Sherwin points out that during the inspection process, municipalities are going through a condition assessment process to figure out whether the existing pipe is still structurally sound or deteriorating and, if there is deterioration, what’s causing it. “Is it deteriorating because of ground loading, water loading, or internal factors such as chemical attack, hydrogen sulfide attack, or saltwater attack? Once they’ve determined what it is and the condition of the pipe, they can determine whether they need a fully structural rehabilitation or whether they need a protective coating,” he says, adding that Channeline’s protective coating is a thin coating of chemical-resistant material.
“They need to consider if the pipe is still in good condition apart from the surface being attacked. With a structural liner, they need to determine how long the pipe is going to last in its current state and if they need a standalone liner.”
The pipe inspection process exemplifies how pipe owners are becoming more aware of the importance of asset management, says Rahaim. “Owners are beginning to develop plans to manage underground assets,” he points out. “The first and most important thing is to determine the priority for inspecting pipelines. The priorities can be based upon areas of importance as far as environmental impact, commercial impacts, or any other criteria.
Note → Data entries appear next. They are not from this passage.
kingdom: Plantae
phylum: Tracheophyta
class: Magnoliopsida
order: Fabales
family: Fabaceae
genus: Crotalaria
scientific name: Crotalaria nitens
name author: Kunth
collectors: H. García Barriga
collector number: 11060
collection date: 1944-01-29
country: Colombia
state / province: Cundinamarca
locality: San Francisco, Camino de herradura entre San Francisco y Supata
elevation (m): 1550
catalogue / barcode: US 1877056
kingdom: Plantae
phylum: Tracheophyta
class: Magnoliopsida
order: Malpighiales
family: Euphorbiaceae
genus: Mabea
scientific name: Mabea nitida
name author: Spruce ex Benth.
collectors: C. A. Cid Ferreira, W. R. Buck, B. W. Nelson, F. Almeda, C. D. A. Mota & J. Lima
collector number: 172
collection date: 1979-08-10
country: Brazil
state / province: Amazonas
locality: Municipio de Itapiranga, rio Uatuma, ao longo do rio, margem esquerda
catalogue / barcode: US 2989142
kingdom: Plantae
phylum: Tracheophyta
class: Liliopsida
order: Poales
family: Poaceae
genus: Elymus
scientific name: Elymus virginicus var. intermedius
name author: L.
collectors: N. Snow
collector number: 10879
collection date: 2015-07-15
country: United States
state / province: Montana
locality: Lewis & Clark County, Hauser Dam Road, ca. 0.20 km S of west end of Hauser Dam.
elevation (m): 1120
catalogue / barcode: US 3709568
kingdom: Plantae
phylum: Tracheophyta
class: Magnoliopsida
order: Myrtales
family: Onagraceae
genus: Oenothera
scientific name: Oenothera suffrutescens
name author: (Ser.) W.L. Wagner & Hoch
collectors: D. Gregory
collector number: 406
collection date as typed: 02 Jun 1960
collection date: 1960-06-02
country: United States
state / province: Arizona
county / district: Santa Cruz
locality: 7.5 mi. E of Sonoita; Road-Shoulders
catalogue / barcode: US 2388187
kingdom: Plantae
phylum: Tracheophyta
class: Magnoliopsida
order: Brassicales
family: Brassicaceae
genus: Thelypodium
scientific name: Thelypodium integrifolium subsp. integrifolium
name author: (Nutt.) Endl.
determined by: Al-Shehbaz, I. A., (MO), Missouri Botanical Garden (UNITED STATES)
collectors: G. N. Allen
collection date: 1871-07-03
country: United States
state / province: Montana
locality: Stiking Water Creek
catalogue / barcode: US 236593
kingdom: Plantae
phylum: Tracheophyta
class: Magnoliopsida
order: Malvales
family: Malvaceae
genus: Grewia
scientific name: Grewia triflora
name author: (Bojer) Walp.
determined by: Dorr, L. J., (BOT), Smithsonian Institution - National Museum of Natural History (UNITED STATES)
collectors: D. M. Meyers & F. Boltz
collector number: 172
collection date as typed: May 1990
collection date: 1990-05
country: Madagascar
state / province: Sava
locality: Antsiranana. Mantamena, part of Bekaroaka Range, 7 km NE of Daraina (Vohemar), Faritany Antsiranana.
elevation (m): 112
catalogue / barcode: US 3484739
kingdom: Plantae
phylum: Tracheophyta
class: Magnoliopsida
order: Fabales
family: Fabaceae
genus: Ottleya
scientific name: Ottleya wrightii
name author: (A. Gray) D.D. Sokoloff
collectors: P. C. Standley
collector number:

Once those are identified as priority areas to investigate, then the owner determines what needs to be done in the way of inspection.”
The simplest method of inspection is to contract with someone to run a CCTV camera through the line for visual inspection, notes Rahaim. “The CCTV industry has gotten extremely sophisticated with cameras that have much greater resolution, can fit into smaller spaces, and can navigate even the roughest of pipes,” he says. “That’s the first step to determine the pipe condition.”
Once the pipe condition is assessed, then the pipe owner needs to weigh the amount of deterioration of the pipe, says Rahaim, adding that the most common method is evaluating based upon risk criteria.
The National Association of Sewer Service Companies offers the Pipeline Assessment Certification Program, a defined method for rating pipelines and the degree of deterioration of those pipelines by location as well as identifying the type of deterioration, he says. “Those rating systems are significantly valuable to owners, because it tends to give the owner and the engineering company an idea as to what kind of conditions the pipe is in and whether it is in imminent need of repair or can be placed on a list to be repaired later,” he adds.
Speaking to the importance of municipalities paying now for a condition assessment or more down the road for unanticipated pipe failure, Salazar points out how one Colorado municipality is being challenged with sinkholes, infrastructure problems, and frequent road collapses. “It does cost more money upfront to get that condition assessment and inspect it right, but it’s more costly for them to send crews out there, remove and replace all of that with concrete pipe, put back the road, put back the landscaping, and do it in an emergency fashion,” he says. “If you do a proactive program through a condition assessment, you assess all of the conditions of the conduits within your city, and then you put a program together to address the deficiencies. At the end of the day, it’s a cost savings, and they’re not having to do emergency fixes on the infrastructure, or just waiting for it to fail.”